Russell drops PIMCO in favour of new crew for global bonds


Russell Investments has dropped big bond brand PIMCO from its global fixed income fund in exchange for another US-headquartered firm, Voya Investment Management.

In a client note, Russell says while “we maintain a positive view on PIMCO, we believe that Voya’s investment strategy has the potential to provide the Funds with greater excess returns”.

PIMCO managed about 18 per cent – or just over $1 billion – of the Russell Global Bond Fund, which has about $2.8 billion in the Australian unit trust version and a further $3.2 billion in an Ireland-domiciled vehicle.

According to Russell, Voya offers “best-in-class securitised resources, which is unique amongst its global bond peer group”.

“The manager also provides additional, diversified sources of excess return; most notably mortgage derivatives, non-correlated interest rates and a quantitative foreign exchange model,” the note says.

Furthermore, Russell says Voya has a risk overlay across interest rates and currency along with an active asset allocation approach that can switch between “credit, emerging markets debt and securitized and government assets”.

However, Voya will manage just 12 per cent of the Russell fund as three incumbent managers – Blue Bay, Colchester and Insight – pick up an extra 2 per cent apiece, bringing their respective weightings to 20 per cent, 23 per cent and 20 per cent.

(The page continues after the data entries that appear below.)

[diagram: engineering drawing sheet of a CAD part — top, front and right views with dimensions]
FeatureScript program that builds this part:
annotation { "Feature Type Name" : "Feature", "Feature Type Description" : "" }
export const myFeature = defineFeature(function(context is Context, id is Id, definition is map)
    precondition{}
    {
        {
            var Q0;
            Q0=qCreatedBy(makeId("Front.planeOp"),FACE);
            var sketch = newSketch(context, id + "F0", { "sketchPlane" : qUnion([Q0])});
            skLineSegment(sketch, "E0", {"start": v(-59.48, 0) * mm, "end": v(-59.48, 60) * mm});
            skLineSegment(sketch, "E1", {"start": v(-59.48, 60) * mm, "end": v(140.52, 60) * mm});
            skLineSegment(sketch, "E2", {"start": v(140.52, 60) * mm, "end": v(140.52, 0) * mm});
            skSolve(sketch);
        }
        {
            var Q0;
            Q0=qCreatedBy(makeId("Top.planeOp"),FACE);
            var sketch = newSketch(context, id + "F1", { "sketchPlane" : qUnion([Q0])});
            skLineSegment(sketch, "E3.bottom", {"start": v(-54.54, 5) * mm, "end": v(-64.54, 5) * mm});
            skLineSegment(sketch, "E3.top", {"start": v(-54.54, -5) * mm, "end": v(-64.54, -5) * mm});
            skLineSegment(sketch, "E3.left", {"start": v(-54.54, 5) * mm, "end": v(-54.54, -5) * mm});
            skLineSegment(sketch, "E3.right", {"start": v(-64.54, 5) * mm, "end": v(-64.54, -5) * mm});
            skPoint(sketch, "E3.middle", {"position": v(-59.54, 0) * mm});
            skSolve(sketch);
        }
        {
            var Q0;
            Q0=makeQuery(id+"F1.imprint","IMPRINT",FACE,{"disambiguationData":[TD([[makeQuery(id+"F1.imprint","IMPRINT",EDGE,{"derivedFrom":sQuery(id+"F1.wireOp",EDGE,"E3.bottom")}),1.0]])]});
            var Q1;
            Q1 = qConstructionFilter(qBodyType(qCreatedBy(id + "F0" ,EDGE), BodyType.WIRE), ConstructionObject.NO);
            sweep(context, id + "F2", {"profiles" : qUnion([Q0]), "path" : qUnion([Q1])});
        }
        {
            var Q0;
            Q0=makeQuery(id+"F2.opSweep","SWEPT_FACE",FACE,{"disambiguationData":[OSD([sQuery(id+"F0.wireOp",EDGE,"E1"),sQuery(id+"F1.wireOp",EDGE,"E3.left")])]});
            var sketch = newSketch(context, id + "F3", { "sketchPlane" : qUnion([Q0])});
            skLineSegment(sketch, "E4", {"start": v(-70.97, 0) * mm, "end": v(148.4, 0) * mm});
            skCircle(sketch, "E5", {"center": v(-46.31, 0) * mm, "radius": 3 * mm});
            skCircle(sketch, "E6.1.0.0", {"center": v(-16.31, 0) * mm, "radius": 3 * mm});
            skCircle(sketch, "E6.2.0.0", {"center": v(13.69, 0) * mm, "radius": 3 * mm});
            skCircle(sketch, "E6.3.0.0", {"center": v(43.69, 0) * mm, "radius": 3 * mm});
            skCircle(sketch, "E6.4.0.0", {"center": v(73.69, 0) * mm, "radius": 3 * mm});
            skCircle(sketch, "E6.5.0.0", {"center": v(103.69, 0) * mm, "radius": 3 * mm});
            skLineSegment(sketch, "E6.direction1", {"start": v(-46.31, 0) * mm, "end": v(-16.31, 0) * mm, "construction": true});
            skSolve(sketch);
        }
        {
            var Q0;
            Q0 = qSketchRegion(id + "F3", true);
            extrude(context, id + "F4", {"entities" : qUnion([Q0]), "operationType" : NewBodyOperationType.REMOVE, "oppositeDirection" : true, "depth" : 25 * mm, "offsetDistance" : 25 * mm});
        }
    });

Schroders, the other remaining external manager in the bond fund line-up, retains its 10 per cent weight. The in-house Russell ‘positioning’ allocation also holds steady at 15 per cent of the fund but with a new ‘rates carry’ strategy added to the mix.

“The strategy aims to better-align international interest rate risk within the Funds with Russell Investments’ strategic beliefs,” the client note says. “The rates carry strategy will also serve as another potential source of return, while at the same time improving overall fund diversification given its historically low correlation not only to credit excess returns but also to currency factor returns and the excess returns of the Funds’ managers.”

In practice, the new Russell strategy will use bond futures in six countries – Australia, Canada, Germany, Japan, UK and the US – to build long or short positions to capture maturity and yield mismatches.

“It uses an objective, rules-based approach to gain a systematic bias toward higher-carry bond markets in major economies,” the note says.

Voya manages about US$213 billion including US$123 billion in fixed income. The investment business, headed by Christine Hurtsellers, is part of the wider Voya Financial listed firm that emerged out of the ING US group.

ING US formally adopted the Voya name in 2014, which it says was an abstract word derived from ‘voyage’ intended to signify “momentum and optimism”.